(Dataset entries)
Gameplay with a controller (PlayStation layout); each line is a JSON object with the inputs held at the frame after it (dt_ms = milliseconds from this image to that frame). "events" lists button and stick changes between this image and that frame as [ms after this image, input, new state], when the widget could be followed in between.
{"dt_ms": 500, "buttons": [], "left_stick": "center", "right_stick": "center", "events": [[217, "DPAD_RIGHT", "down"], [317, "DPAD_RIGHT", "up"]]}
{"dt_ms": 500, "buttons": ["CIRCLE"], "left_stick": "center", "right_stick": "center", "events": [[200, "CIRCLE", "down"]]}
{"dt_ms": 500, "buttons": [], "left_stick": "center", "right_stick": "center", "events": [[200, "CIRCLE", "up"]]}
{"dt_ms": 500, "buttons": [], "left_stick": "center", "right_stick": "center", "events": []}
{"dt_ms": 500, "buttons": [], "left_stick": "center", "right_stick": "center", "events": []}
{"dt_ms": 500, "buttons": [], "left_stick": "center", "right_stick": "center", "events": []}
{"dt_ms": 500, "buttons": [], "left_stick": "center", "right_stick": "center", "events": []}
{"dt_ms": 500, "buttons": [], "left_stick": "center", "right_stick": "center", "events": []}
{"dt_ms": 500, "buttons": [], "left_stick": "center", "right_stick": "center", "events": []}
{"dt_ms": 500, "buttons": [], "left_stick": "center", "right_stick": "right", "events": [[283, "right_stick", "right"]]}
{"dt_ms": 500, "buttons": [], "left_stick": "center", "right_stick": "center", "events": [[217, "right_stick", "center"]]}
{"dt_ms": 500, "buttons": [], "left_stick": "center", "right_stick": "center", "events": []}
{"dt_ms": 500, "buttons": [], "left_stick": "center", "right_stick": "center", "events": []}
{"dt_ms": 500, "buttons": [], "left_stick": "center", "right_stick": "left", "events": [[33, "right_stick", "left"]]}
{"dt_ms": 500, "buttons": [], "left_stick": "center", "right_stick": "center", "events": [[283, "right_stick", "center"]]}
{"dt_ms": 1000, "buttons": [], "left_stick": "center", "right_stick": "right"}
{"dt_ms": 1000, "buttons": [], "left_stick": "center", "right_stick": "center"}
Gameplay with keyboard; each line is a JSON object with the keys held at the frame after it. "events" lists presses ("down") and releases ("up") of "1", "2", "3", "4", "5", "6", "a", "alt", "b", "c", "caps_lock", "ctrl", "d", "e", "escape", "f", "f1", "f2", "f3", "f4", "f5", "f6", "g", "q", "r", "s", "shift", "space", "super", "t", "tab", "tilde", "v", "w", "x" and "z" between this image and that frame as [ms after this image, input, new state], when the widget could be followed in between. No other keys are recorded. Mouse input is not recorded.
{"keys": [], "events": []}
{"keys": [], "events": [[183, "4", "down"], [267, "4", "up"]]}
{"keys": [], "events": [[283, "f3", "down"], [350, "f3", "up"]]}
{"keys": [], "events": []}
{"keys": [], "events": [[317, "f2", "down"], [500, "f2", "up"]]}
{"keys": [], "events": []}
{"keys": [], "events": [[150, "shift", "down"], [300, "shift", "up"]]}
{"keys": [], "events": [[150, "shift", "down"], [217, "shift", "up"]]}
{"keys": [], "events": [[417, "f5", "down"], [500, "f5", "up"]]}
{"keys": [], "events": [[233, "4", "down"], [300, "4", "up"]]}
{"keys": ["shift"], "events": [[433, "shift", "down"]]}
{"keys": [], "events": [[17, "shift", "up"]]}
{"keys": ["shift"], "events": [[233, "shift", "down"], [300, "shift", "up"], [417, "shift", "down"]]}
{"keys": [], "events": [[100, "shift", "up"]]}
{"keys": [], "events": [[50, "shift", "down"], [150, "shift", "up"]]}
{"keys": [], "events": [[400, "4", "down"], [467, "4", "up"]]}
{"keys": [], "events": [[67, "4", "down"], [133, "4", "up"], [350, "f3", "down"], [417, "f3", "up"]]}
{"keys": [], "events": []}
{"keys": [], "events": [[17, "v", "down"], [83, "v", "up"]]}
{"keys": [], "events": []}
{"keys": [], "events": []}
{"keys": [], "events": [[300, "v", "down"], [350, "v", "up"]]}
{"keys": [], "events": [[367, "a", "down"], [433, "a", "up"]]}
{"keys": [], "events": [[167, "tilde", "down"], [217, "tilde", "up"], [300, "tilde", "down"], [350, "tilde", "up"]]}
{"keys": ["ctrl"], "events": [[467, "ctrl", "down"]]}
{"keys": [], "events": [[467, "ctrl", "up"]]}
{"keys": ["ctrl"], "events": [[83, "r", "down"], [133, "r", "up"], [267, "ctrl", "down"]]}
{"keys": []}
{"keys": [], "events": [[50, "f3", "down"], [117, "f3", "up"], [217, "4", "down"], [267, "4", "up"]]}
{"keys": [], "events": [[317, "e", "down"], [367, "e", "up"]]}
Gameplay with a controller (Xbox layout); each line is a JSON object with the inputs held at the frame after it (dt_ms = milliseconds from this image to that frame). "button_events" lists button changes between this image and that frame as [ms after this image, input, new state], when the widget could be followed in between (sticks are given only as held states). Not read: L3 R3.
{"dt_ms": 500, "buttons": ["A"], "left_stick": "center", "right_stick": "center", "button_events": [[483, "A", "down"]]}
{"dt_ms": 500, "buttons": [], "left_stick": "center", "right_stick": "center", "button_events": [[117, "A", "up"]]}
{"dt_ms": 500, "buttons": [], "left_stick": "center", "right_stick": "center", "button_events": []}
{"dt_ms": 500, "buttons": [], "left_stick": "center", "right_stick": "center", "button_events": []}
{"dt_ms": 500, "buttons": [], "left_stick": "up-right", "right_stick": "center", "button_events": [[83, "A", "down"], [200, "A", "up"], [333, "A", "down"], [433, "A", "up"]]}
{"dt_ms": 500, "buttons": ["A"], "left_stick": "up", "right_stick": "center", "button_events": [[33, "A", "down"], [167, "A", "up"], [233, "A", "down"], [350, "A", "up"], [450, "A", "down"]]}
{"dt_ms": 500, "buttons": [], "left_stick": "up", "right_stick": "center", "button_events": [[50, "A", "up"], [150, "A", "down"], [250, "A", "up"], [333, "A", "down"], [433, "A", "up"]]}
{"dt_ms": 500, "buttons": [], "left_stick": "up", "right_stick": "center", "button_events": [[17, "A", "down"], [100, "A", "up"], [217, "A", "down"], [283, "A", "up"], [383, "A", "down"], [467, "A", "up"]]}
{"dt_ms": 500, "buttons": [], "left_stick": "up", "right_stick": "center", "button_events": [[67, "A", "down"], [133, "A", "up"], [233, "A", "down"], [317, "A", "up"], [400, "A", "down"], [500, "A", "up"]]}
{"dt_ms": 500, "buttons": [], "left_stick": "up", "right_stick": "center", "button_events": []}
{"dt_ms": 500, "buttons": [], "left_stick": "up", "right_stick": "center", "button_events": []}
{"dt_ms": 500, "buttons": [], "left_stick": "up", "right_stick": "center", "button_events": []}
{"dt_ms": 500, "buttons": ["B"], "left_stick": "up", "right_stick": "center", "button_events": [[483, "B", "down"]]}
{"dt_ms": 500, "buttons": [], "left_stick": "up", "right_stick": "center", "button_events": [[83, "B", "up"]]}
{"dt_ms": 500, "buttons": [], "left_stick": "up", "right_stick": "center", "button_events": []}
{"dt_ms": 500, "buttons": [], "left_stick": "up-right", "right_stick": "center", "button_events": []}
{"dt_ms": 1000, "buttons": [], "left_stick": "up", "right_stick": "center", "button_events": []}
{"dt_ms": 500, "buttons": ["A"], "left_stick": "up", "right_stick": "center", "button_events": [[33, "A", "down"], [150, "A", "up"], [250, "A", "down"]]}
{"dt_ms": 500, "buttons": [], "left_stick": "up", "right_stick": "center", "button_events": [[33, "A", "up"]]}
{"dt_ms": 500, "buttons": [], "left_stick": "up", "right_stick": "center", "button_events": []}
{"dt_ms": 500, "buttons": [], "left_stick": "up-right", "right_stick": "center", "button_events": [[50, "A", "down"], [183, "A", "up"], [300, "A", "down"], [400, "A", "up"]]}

- **WHAT TO DO**:
Take every line from the data that contains the word "CIRCLE".

- **SOLUTION FOR THIS PROBLEM**:
{"dt_ms": 500, "buttons": ["CIRCLE"], "left_stick": "center", "right_stick": "center", "events": [[200, "CIRCLE", "down"]]}
{"dt_ms": 500, "buttons": [], "left_stick": "center", "right_stick": "center", "events": [[200, "CIRCLE", "up"]]}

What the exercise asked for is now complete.